Given task 1: Put the entries into a Markdown table, starting at their first line and stopping after the line that contains "genus: Elaeis". Use the columns Row and Line, with Row numbering each line, and leave out blank lines.

Text to read:
+===+
Maribor started the day with an eight point lead at the top of the table. Second placed Koper were kicking off five minutes later for TV purposes. Maribor have dominated the league since independence, with 11 of the 22 titles including a run of seven in a row and the last three. The positions mean that a Maribor win would confirm their title, while Koper needed to win (and hope Maribor failed to win) in order to retain a small hope of the title. Triglav were in last place of the 10 team league, but could still catch up with Celje (7 points ahead) and Krka (1 point ahead) as their final two games were against the other relegation candidates. One team goes down automatically, and 9th place gets a play-off against a second division team
Triglav set their stall up in a defensive formation 5-4-1 with nine players behind the ball and trying to catch the home team out on the break. It was the correct policy as they did get some chances in this way, but after 17 minutes, Maribor found enough space for their Bosnian striker, Nusmar Fajic to put them ahead. The surprise came on 31 minutes, when a break saw Adjin Redzic running clear of the home defence. To almost everyone in the stadium (including me, but not including the linesman), this appeared offside. I have since reviewed the video and have not changed my mind. The linesman does not have an option to change his mind now. Still, Fajic restored the home team lead a few minutes before the break. I thought Maribor were the better team and would have expected them to increase the lead after the break – but two events stopped this. Their Brazilian defender, Soares Bordignon Arghus received his second yellow card just six minutes into the break and then on 70 minutes Fajic came within inches of completing his hat-trick with a shot across the goal that hit the post. Unfortunately for Fajic, he pulled a muscle in doing so, and was substituted a minute later. With their main creative influence off the field, and down by a man, Maribor pulled back behind the ball. Triglav really wanted a point from this to keep their chances of staying in the division alive, and attacked in some force but with no fortune. Maribor still had occasional breaks and should have scored just before the end. Their player had one defender goal side when the ball was played through, but his effort was still ruled offside. This time the linesman was right – the Triglav goalkeeper had hared down the pitch to try and assist with the attack, so one defender equalled one person, not the normal two.
+===+
Supplied data:
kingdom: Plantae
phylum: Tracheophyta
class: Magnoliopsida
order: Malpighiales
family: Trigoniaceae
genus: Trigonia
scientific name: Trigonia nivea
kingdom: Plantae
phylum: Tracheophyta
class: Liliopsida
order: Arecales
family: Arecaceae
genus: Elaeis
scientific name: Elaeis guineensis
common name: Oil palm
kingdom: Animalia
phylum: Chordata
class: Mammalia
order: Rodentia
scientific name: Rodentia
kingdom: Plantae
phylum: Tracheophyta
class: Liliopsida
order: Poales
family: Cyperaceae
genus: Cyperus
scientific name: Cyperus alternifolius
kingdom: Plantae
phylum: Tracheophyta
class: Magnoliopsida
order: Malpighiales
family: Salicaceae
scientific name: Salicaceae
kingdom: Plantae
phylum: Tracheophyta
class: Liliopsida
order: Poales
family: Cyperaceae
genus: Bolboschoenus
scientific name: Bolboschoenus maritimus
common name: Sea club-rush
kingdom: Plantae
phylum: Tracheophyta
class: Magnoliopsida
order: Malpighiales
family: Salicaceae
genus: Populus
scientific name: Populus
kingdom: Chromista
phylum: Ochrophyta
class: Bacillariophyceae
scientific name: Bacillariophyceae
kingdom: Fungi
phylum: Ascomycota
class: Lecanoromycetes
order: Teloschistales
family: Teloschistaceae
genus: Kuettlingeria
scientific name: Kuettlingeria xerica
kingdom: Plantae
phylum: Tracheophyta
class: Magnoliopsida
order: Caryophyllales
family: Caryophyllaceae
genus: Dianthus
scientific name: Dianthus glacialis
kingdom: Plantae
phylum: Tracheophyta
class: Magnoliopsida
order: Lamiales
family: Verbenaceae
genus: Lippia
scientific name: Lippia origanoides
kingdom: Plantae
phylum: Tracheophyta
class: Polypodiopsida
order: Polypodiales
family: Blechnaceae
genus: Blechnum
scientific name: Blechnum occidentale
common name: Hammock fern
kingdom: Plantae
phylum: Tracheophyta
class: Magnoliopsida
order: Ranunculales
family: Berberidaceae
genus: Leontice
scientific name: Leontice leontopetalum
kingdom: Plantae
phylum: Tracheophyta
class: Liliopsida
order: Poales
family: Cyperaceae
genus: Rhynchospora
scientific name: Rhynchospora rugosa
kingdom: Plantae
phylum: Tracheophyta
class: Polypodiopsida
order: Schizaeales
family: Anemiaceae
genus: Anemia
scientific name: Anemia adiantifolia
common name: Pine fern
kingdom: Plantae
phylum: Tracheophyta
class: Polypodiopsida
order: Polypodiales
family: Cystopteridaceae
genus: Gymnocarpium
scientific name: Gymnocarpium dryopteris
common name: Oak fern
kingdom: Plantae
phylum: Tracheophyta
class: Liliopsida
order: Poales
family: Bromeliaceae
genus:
+===+
Given task 2: Name every club that the match report mentions.

Right answer 1:
| Row | Line |
|---|---|
| 1 | kingdom: Plantae |
| 2 | phylum: Tracheophyta |
| 3 | class: Magnoliopsida |
| 4 | order: Malpighiales |
| 5 | family: Trigoniaceae |
| 6 | genus: Trigonia |
| 7 | scientific name: Trigonia nivea |
| 8 | kingdom: Plantae |
| 9 | phylum: Tracheophyta |
| 10 | class: Liliopsida |
| 11 | order: Arecales |
| 12 | family: Arecaceae |
| 13 | genus: Elaeis |

Right answer 2: Maribor, Koper, Triglav, Celje, Krka